TASK TO CARRY OUT ::
Begin at the line containing "or additional data" and reproduce every line through the end of the entries below. Nothing else should appear.

[Stored data entries]
········

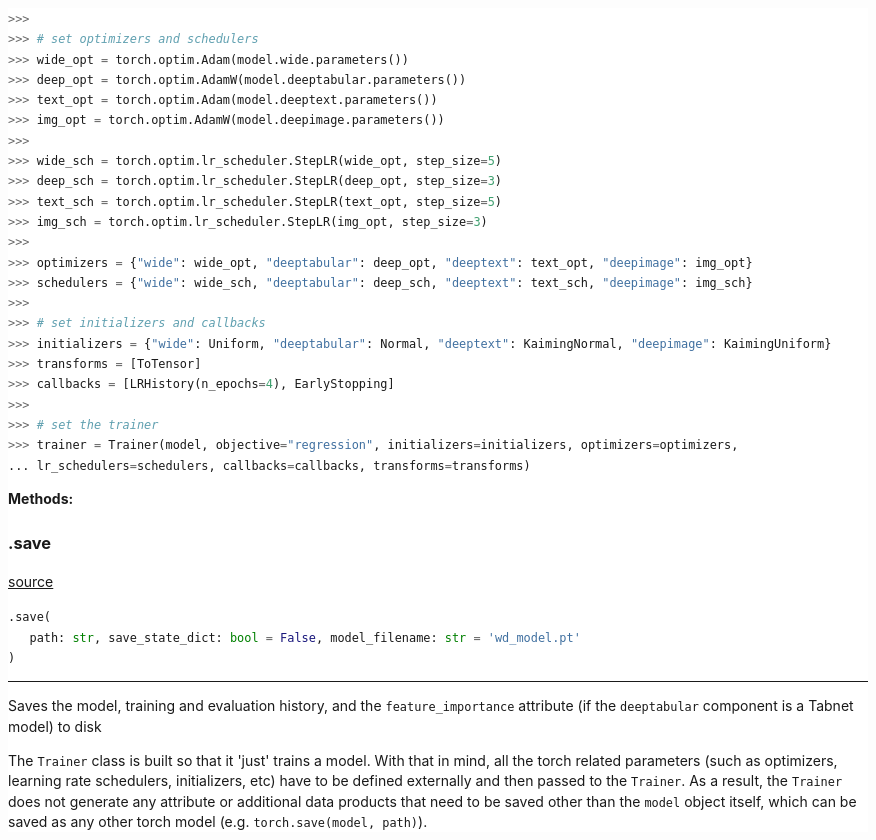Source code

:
 ```python
>>>
>>> # set optimizers and schedulers
>>> wide_opt = torch.optim.Adam(model.wide.parameters())
>>> deep_opt = torch.optim.AdamW(model.deeptabular.parameters())
>>> text_opt = torch.optim.Adam(model.deeptext.parameters())
>>> img_opt = torch.optim.AdamW(model.deepimage.parameters())
>>>
>>> wide_sch = torch.optim.lr_scheduler.StepLR(wide_opt, step_size=5)
>>> deep_sch = torch.optim.lr_scheduler.StepLR(deep_opt, step_size=3)
>>> text_sch = torch.optim.lr_scheduler.StepLR(text_opt, step_size=5)
>>> img_sch = torch.optim.lr_scheduler.StepLR(img_opt, step_size=3)
>>>
>>> optimizers = {"wide": wide_opt, "deeptabular": deep_opt, "deeptext": text_opt, "deepimage": img_opt}
>>> schedulers = {"wide": wide_sch, "deeptabular": deep_sch, "deeptext": text_sch, "deepimage": img_sch}
>>>
>>> # set initializers and callbacks
>>> initializers = {"wide": Uniform, "deeptabular": Normal, "deeptext": KaimingNormal, "deepimage": KaimingUniform}
>>> transforms = [ToTensor]
>>> callbacks = [LRHistory(n_epochs=4), EarlyStopping]
>>>
>>> # set the trainer
>>> trainer = Trainer(model, objective="regression", initializers=initializers, optimizers=optimizers,
... lr_schedulers=schedulers, callbacks=callbacks, transforms=transforms)
```


**Methods:**


### .save
[source](https://github.com/jrzaurin/pytorch-widedeep/blob/master/pytorch_widedeep/training/trainer.py/#L816)
```python
.save(
   path: str, save_state_dict: bool = False, model_filename: str = 'wd_model.pt'
)
```

---
Saves the model, training and evaluation history, and the
``feature_importance`` attribute (if the ``deeptabular`` component is a
Tabnet model) to disk

The ``Trainer`` class is built so that it 'just' trains a model. With
that in mind, all the torch related parameters (such as optimizers,
learning rate schedulers, initializers, etc) have to be defined
externally and then passed to the ``Trainer``. As a result, the
``Trainer`` does not generate any attribute or additional data
products that need to be saved other than the ``model`` object itself,
which can be saved as any other torch model (e.g. ``torch.save(model,
path)``).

········

OUTPUT ::
``Trainer`` does not generate any attribute or additional data
products that need to be saved other than the ``model`` object itself,
which can be saved as any other torch model (e.g. ``torch.save(model,
path)``).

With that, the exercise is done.